• **Given passage**
++++++++++
Each day, Steven Halpern's TheStockAdvisors.com features the latest investment ideas and market commentary from the financial newsletter community.
Posted Mar 2nd 2007 11:45AM by Steven Halpern (RSS feed)
Filed under: India, China, Russia, Newsletters, ,
With gold turning down from its recent highs, some have questioned whether the 6-year bull market in metals may be ending. According to Mary Anne and Pamela Aden, the evidence points to the opposite conclusion. Indeed, they note, "Gold and silver have everything going for them and their rises have a lot further to go."
Here, the resource experts and co-editors of The Aden Forecast explain the six key factors they see that are pointing to higher metals prices.
The first two reasons are spending and money. They explain, "The world is swimming in money and that's the fuel that's been driving money assets and commodity prices up. But the magnitude of what's currently happening has never been seen before in world history."
The Adens points out that the U.S. is the world's largest debtor nation and "the government keeps spending money it doesn't have."
Since the government doesn't want to cut spending or raise taxes to reduce its debt, they note, "It simply produces money to cover its expenses, which is what governments throughout history have always done, and this amount is also huge."
In fact, in just over the past year, they observe, the amount of paper dollars that've been created is equal to half the value of all the gold that's ever been produced worldwide over the past 2,000 years, which is about $2 trillion. And it's not just the U.S. "Other countries are pumping out money like mad too. In Europe, for instance, money has been growing at the fastest rate in 17 years."
++++++++++
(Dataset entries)
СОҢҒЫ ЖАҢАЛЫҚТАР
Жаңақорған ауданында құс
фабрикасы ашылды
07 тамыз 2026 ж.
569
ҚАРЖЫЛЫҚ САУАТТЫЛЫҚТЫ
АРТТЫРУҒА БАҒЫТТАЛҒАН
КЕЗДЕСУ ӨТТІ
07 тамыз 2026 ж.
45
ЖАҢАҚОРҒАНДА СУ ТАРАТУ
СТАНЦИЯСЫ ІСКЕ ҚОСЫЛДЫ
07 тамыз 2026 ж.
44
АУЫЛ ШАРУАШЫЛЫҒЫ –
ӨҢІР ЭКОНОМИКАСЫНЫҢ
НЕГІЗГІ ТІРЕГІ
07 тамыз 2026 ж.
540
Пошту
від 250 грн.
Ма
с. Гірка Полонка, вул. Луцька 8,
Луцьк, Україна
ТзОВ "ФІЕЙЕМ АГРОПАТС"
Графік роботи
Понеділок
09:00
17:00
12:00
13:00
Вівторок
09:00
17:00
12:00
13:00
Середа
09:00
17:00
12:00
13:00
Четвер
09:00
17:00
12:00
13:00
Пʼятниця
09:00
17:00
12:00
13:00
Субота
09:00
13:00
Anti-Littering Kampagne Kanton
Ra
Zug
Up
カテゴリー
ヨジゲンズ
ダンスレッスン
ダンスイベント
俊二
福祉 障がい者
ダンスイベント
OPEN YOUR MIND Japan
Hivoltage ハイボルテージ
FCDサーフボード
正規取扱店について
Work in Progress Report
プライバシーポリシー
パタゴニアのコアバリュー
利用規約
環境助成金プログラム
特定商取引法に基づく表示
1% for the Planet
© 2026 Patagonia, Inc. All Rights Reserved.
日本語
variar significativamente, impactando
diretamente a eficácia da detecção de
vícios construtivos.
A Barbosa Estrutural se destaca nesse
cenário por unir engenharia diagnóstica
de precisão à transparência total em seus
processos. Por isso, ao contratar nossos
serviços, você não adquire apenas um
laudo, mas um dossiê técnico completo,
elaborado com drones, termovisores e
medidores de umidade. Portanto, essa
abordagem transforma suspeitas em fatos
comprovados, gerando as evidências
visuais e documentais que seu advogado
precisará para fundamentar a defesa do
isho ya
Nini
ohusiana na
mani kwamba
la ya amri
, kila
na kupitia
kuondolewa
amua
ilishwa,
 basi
++++++++++
• **To do**
**1)** Answer these questions using the passage on metals prices:
(a) How long has the bull market in metals lasted?
(b) Which publication do Mary Anne and Pamela Aden co-edit?
(c) In Europe, money has been growing at its fastest rate in how many years?
**2)** Extract every line of the dataset entries and reproduce it without any change.

• **Results for each task**
**1)**
(a) 6 years
(b) The Aden Forecast
(c) 17 years

**2)**
СОҢҒЫ ЖАҢАЛЫҚТАР
Жаңақорған ауданында құс
фабрикасы ашылды
07 тамыз 2026 ж.
569
ҚАРЖЫЛЫҚ САУАТТЫЛЫҚТЫ
АРТТЫРУҒА БАҒЫТТАЛҒАН
КЕЗДЕСУ ӨТТІ
07 тамыз 2026 ж.
45
ЖАҢАҚОРҒАНДА СУ ТАРАТУ
СТАНЦИЯСЫ ІСКЕ ҚОСЫЛДЫ
07 тамыз 2026 ж.
44
АУЫЛ ШАРУАШЫЛЫҒЫ –
ӨҢІР ЭКОНОМИКАСЫНЫҢ
НЕГІЗГІ ТІРЕГІ
07 тамыз 2026 ж.
540
Пошту
від 250 грн.
Ма
с. Гірка Полонка, вул. Луцька 8,
Луцьк, Україна
ТзОВ "ФІЕЙЕМ АГРОПАТС"
Графік роботи
Понеділок
09:00
17:00
12:00
13:00
Вівторок
09:00
17:00
12:00
13:00
Середа
09:00
17:00
12:00
13:00
Четвер
09:00
17:00
12:00
13:00
Пʼятниця
09:00
17:00
12:00
13:00
Субота
09:00
13:00
Anti-Littering Kampagne Kanton
Ra
Zug
Up
カテゴリー
ヨジゲンズ
ダンスレッスン
ダンスイベント
俊二
福祉 障がい者
ダンスイベント
OPEN YOUR MIND Japan
Hivoltage ハイボルテージ
FCDサーフボード
正規取扱店について
Work in Progress Report
プライバシーポリシー
パタゴニアのコアバリュー
利用規約
環境助成金プログラム
特定商取引法に基づく表示
1% for the Planet
© 2026 Patagonia, Inc. All Rights Reserved.
日本語
variar significativamente, impactando
diretamente a eficácia da detecção de
vícios construtivos.
A Barbosa Estrutural se destaca nesse
cenário por unir engenharia diagnóstica
de precisão à transparência total em seus
processos. Por isso, ao contratar nossos
serviços, você não adquire apenas um
laudo, mas um dossiê técnico completo,
elaborado com drones, termovisores e
medidores de umidade. Portanto, essa
abordagem transforma suspeitas em fatos
comprovados, gerando as evidências
visuais e documentais que seu advogado
precisará para fundamentar a defesa do
isho ya
Nini
ohusiana na
mani kwamba
la ya amri
, kila
na kupitia
kuondolewa
amua
ilishwa,
 basi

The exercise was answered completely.